===== Exercise inputs
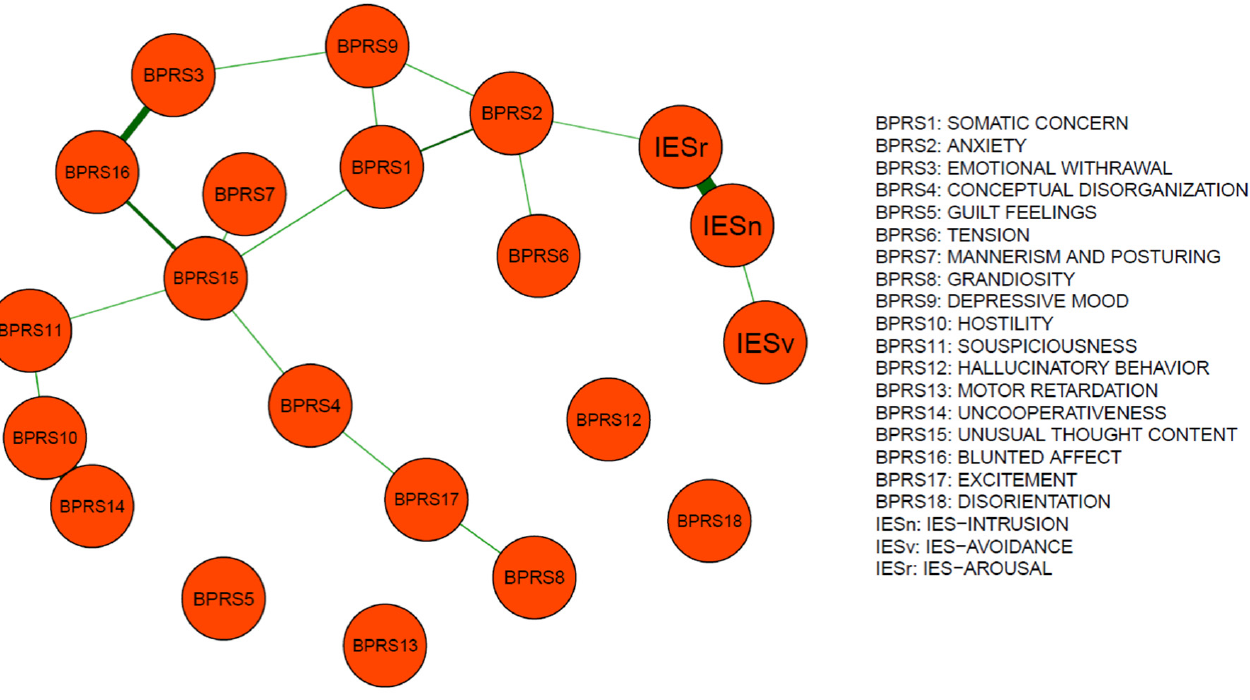
Figure 2. Network structure in the November sample. Edge weights reflect the connection strength of BPRS factors with IES-R dimensions in the November network.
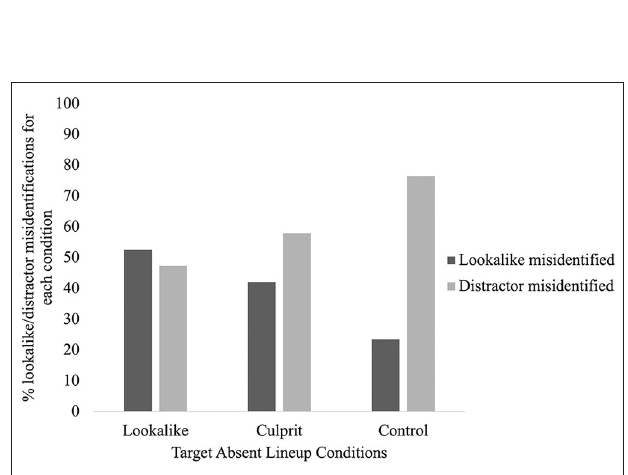
see social media at all. However, it is interesting to see from Figure 2 that the proportion of correct and incorrect responses in the culprit and control conditions are almost identical (62 and 61.36% were correct, respectively), while the pattern in the lookalike condition is slightly different (54.76% were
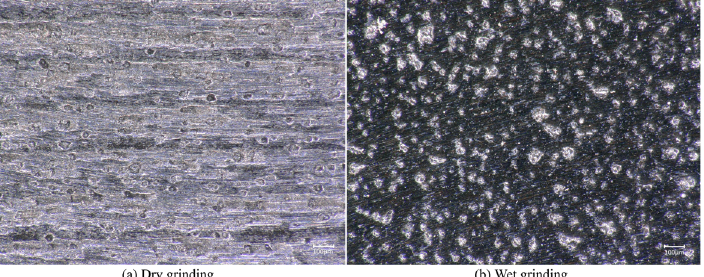
Figure 9. The optical image of the grinding surface (200×): ( a ) Workpiece surface after dry grinding,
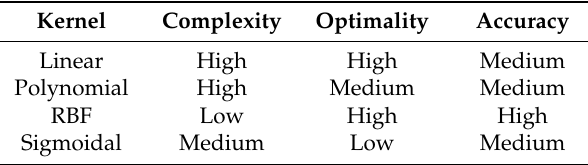
Figure 1. Non-linearization (Source: Introduction to Statistical Machine Learning, MIT Press, Cambridge, MA, USA, 2012 [7]). Table 2. Performance measures of SVM kernels.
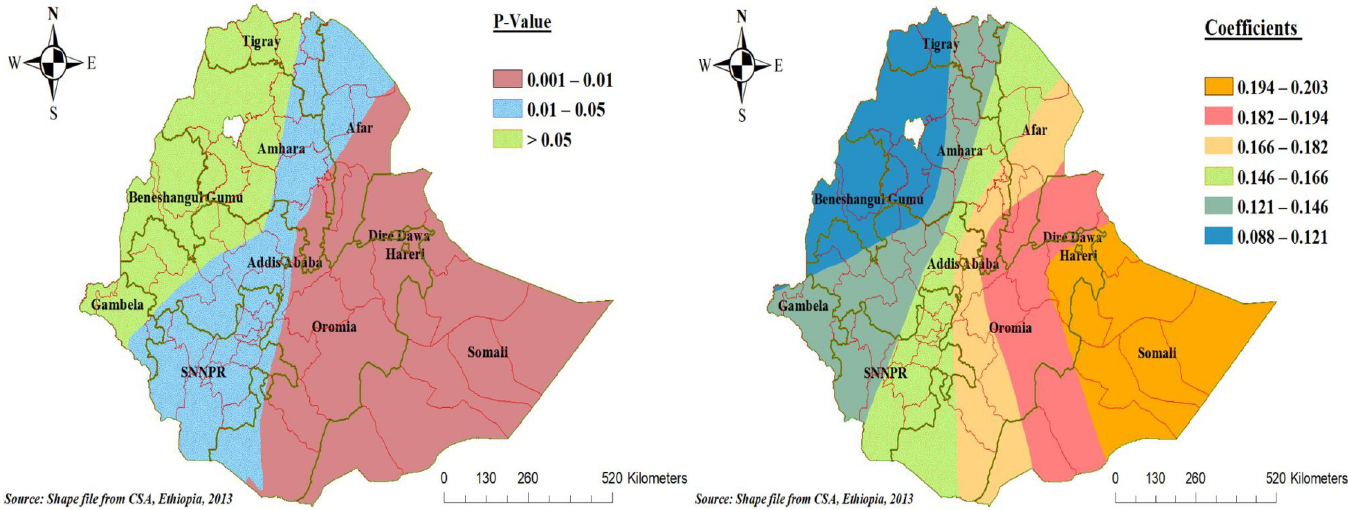
Fig 5. Geographically varying values of significance level and coefficients per cluster for independent variable poor wealth household status of poor consumption food rich in vitamin A in the final GWR model.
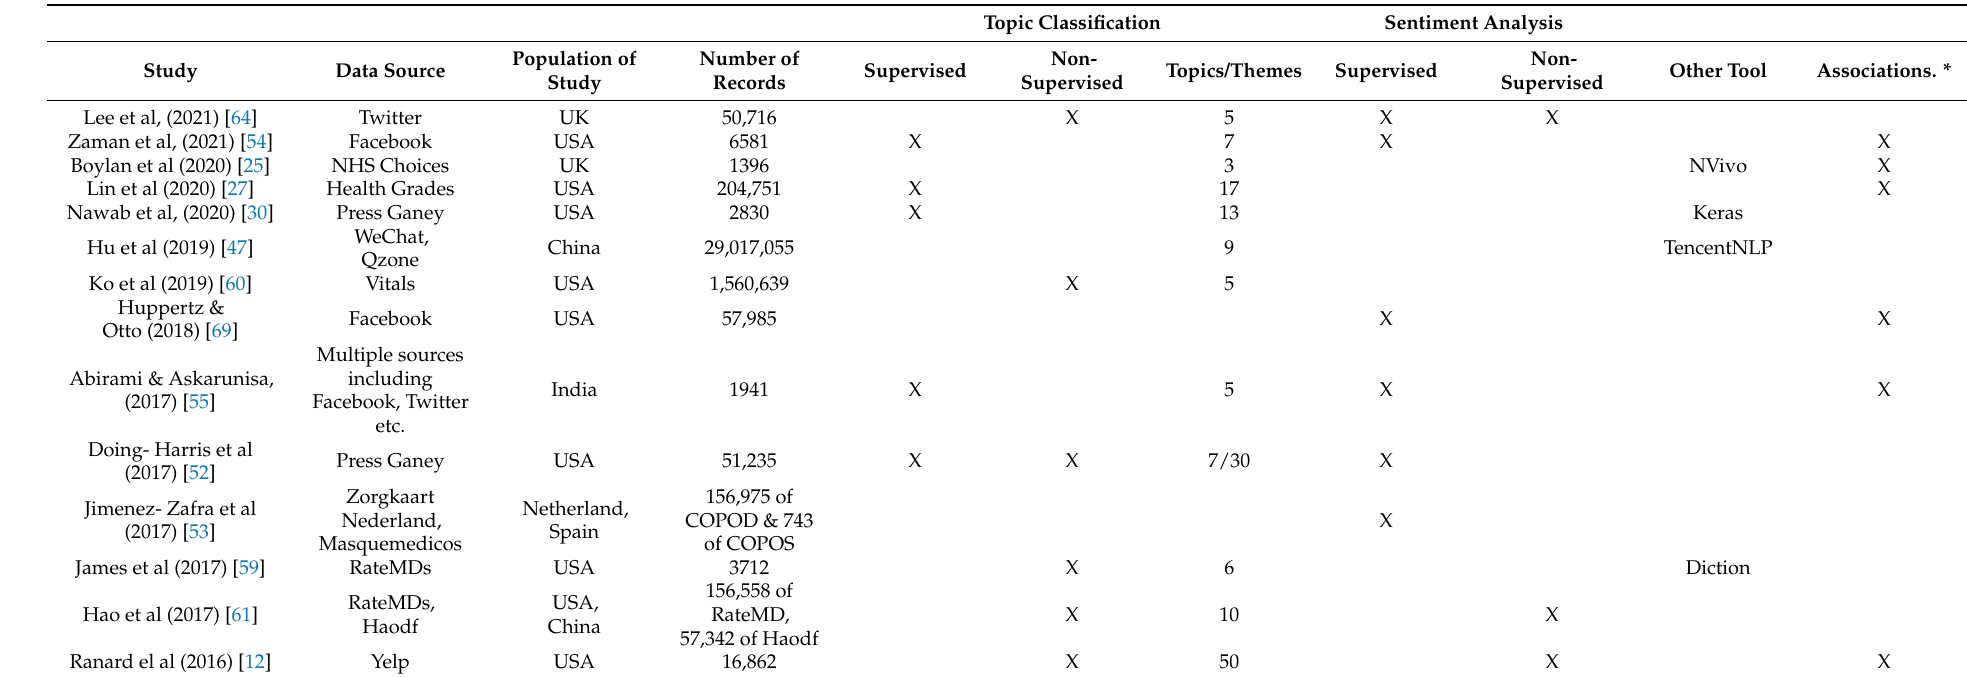
Table 1. Summary of Previous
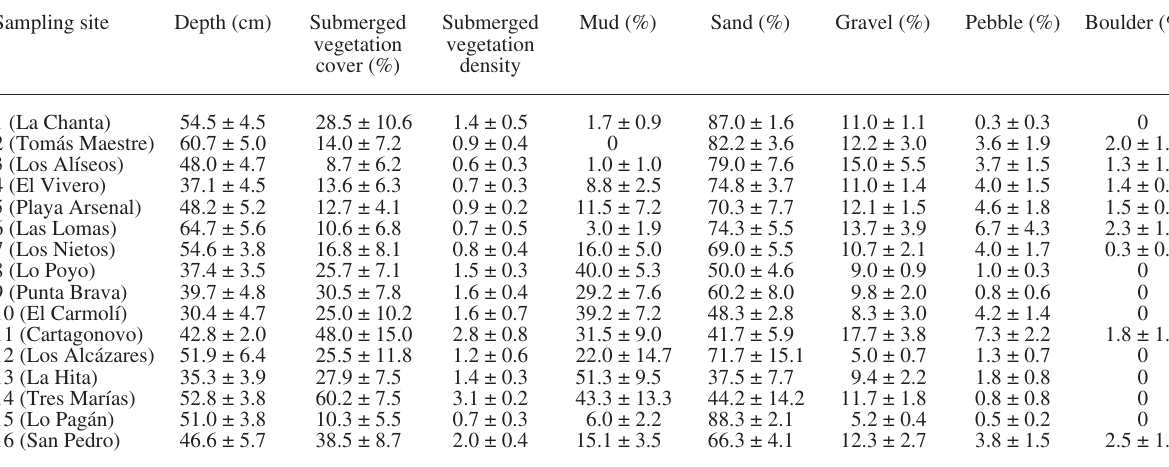
Menor coastal lagoon.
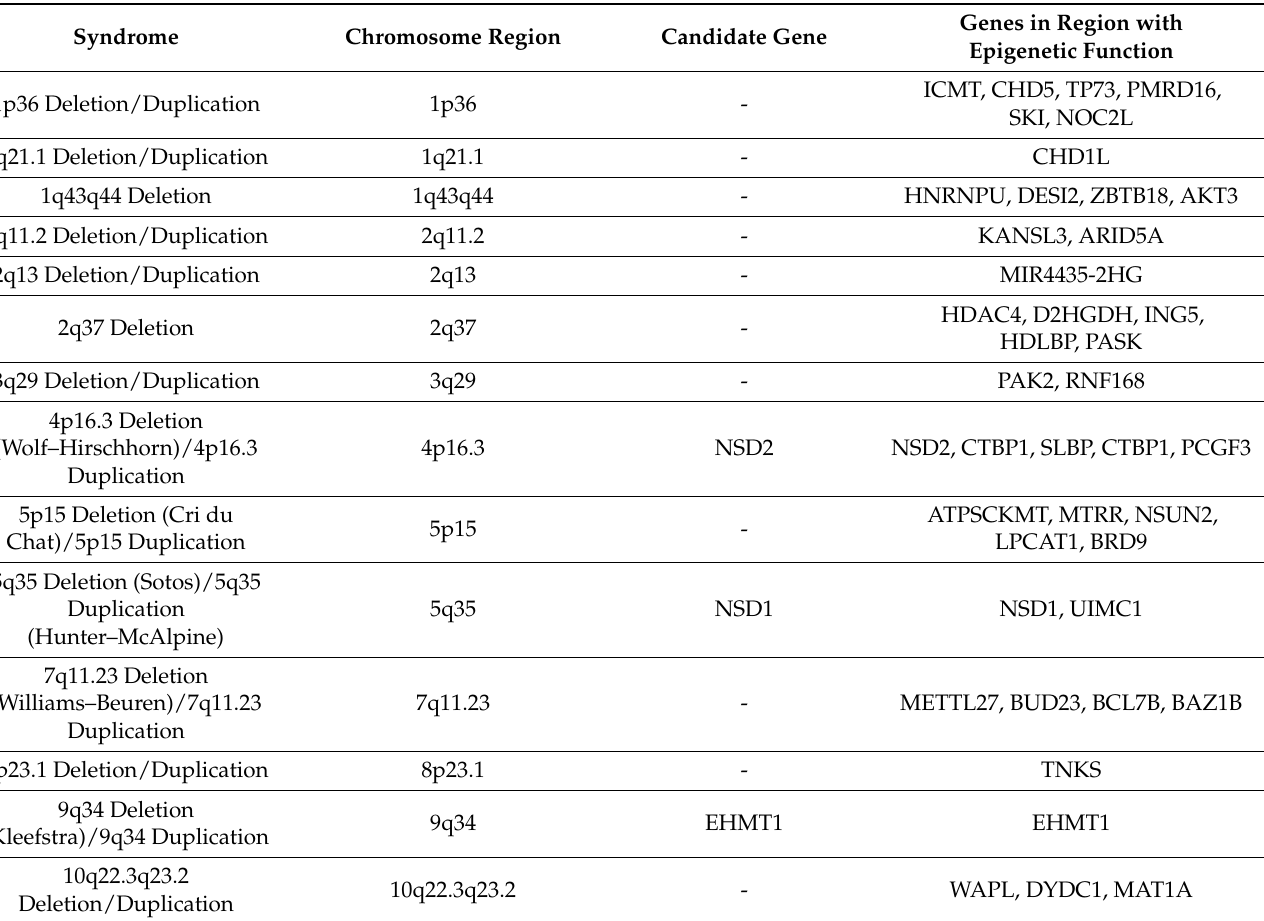
Table 2. Common CNV disorders including the candidate genes involved in the clinical phenotype (where applicable), and genes contained within with reported epigenetic machinery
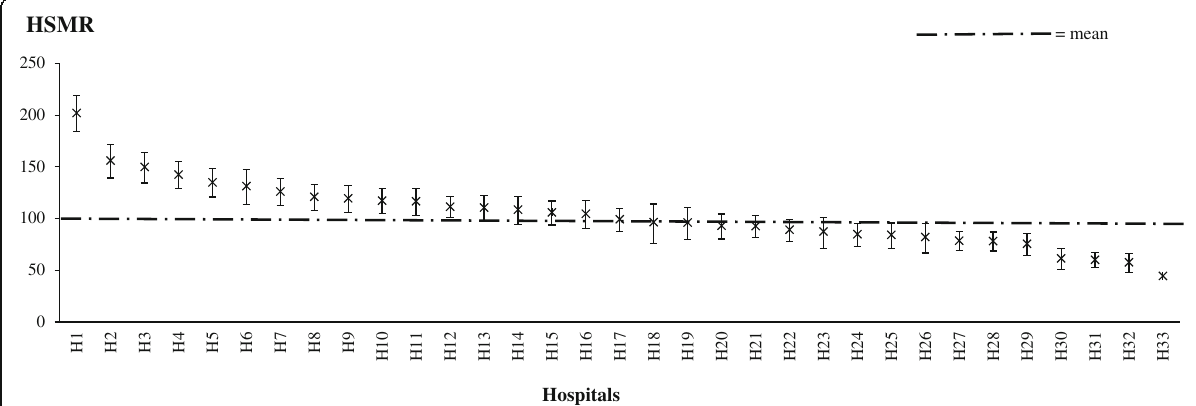
Fig. 3 Caterpillar plot of the HSMR for pneumonia (9-year model, 2010 – 2018, n = 33) for each hospital. The HSMR is graphed as the upper and lower 95% confidence limits. HSMR hospital standardized mortality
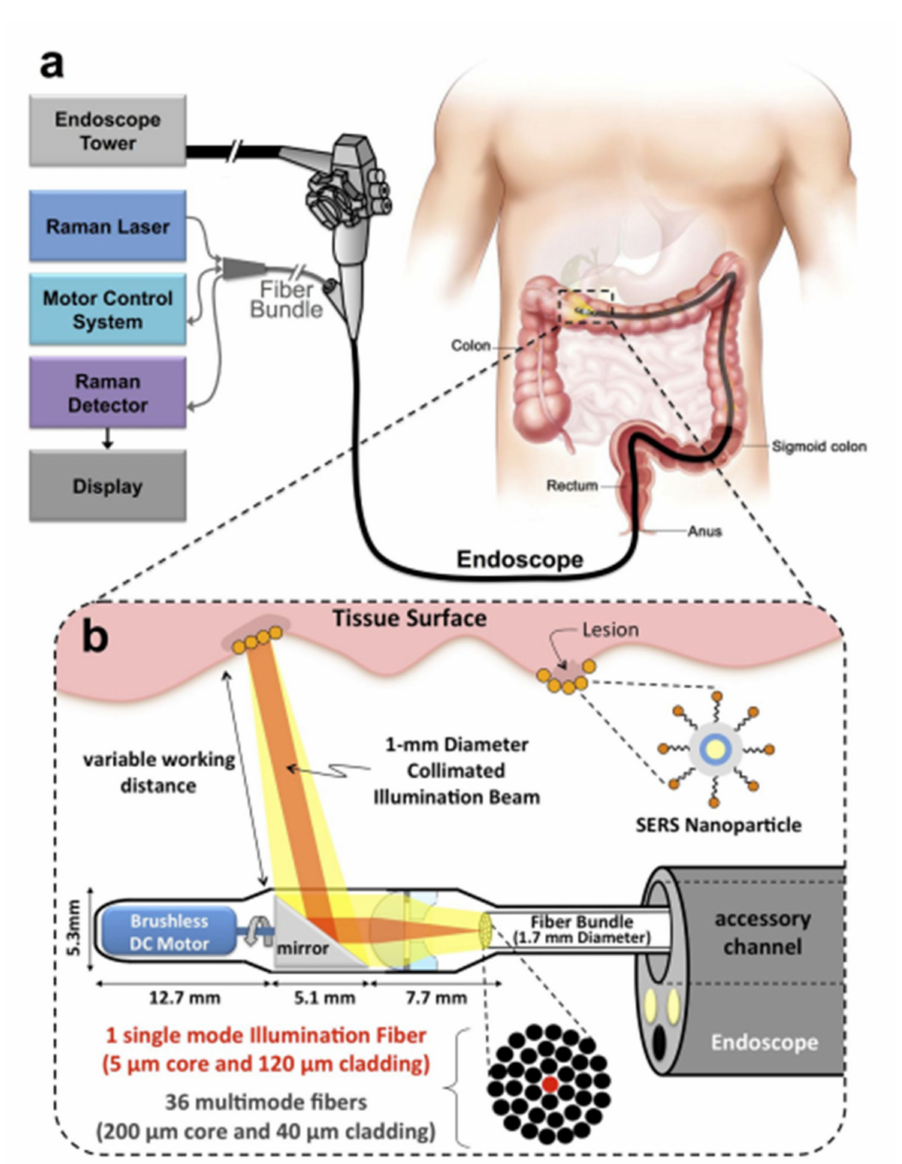
Figure 3. Schematic representation of a Raman system with SERS fiber-optic probe based Raman system which can perform white light endoscopy. ( a ) The design allows the Raman imaging system to get adapted on a clinical endoscope and scan the lumen as the endoscope is being retracted in the GI tract. ( b ) An expanded schematic illustration of the distal end of the device. The collimated beam can be swept by a brushless DC motor and its focus can be adjusted by a system of plano- convex and plano-concave lenses [79], https://doi.org/10.1371/journal.pone.0123185, access on 10 January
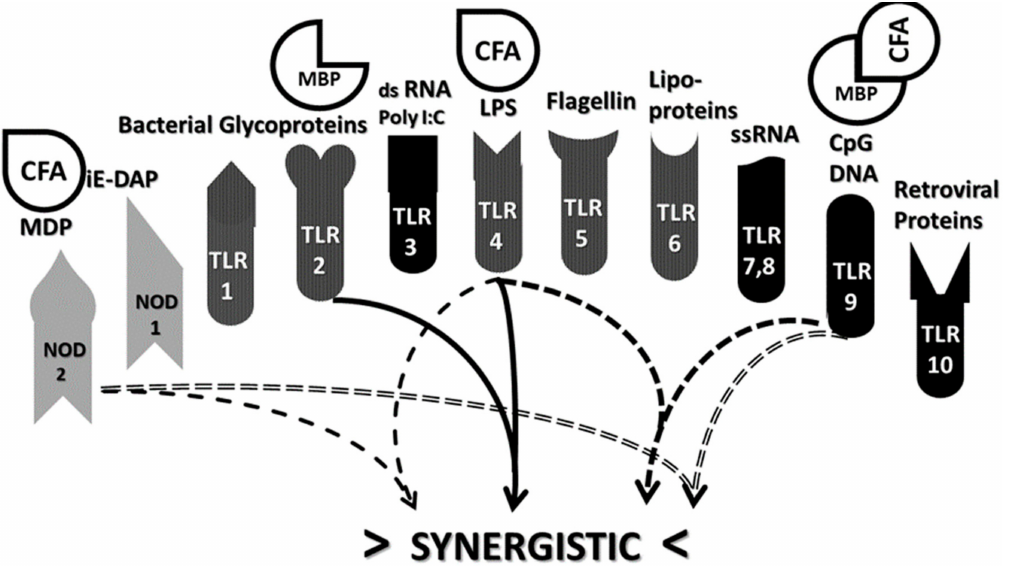
Figure 9. Schematic diagram showing the toll-like receptor (TLR) and nucleotide-binding oligomerization domain-containing protein (NOD) synergisms (Figure 7) that are expressed in multiple sclerosis (MS) and its animal model, experimental allergic encephalomyelitis (EAE). These are illustrated here by the model using complete Freund’s adjuvant (CFA) and myelin basic protein (MBP) as initiators, though the same sets of TLR / NOD activations occur in other EAE models and MS itself (Tables 1 and 2). See Figure 1 for TLR and NOD activator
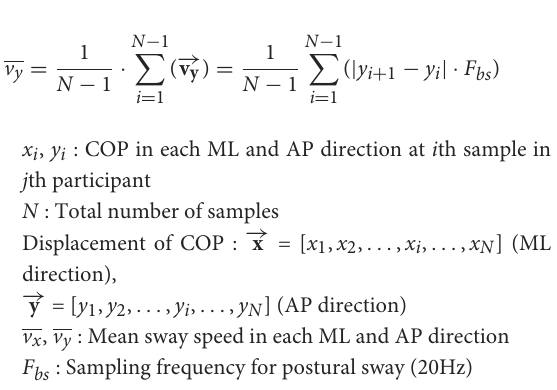
F bs : Sampling frequency for postural sway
==========
* **Try it**
Return every entry above exactly. Pictures stay out.

* **Result of this exercise**
Figure 2. Network structure in the November sample. Edge weights reflect the connection strength of BPRS factors with IES-R dimensions in the November network.
see social media at all. However, it is interesting to see from Figure 2 that the proportion of correct and incorrect responses in the culprit and control conditions are almost identical (62 and 61.36% were correct, respectively), while the pattern in the lookalike condition is slightly different (54.76% were
Figure 9. The optical image of the grinding surface (200×): ( a ) Workpiece surface after dry grinding,
Figure 1. Non-linearization (Source: Introduction to Statistical Machine Learning, MIT Press, Cambridge, MA, USA, 2012 [7]). Table 2. Performance measures of SVM kernels.
Fig 5. Geographically varying values of significance level and coefficients per cluster for independent variable poor wealth household status of poor consumption food rich in vitamin A in the final GWR model.
Table 1. Summary of Previous
Menor coastal lagoon.
Table 2. Common CNV disorders including the candidate genes involved in the clinical phenotype (where applicable), and genes contained within with reported epigenetic machinery
Fig. 3 Caterpillar plot of the HSMR for pneumonia (9-year model, 2010 – 2018, n = 33) for each hospital. The HSMR is graphed as the upper and lower 95% confidence limits. HSMR hospital standardized mortality
Figure 3. Schematic representation of a Raman system with SERS fiber-optic probe based Raman system which can perform white light endoscopy. ( a ) The design allows the Raman imaging system to get adapted on a clinical endoscope and scan the lumen as the endoscope is being retracted in the GI tract. ( b ) An expanded schematic illustration of the distal end of the device. The collimated beam can be swept by a brushless DC motor and its focus can be adjusted by a system of plano- convex and plano-concave lenses [79], https://doi.org/10.1371/journal.pone.0123185, access on 10 January
Figure 9. Schematic diagram showing the toll-like receptor (TLR) and nucleotide-binding oligomerization domain-containing protein (NOD) synergisms (Figure 7) that are expressed in multiple sclerosis (MS) and its animal model, experimental allergic encephalomyelitis (EAE). These are illustrated here by the model using complete Freund’s adjuvant (CFA) and myelin basic protein (MBP) as initiators, though the same sets of TLR / NOD activations occur in other EAE models and MS itself (Tables 1 and 2). See Figure 1 for TLR and NOD activator
F bs : Sampling frequency for postural sway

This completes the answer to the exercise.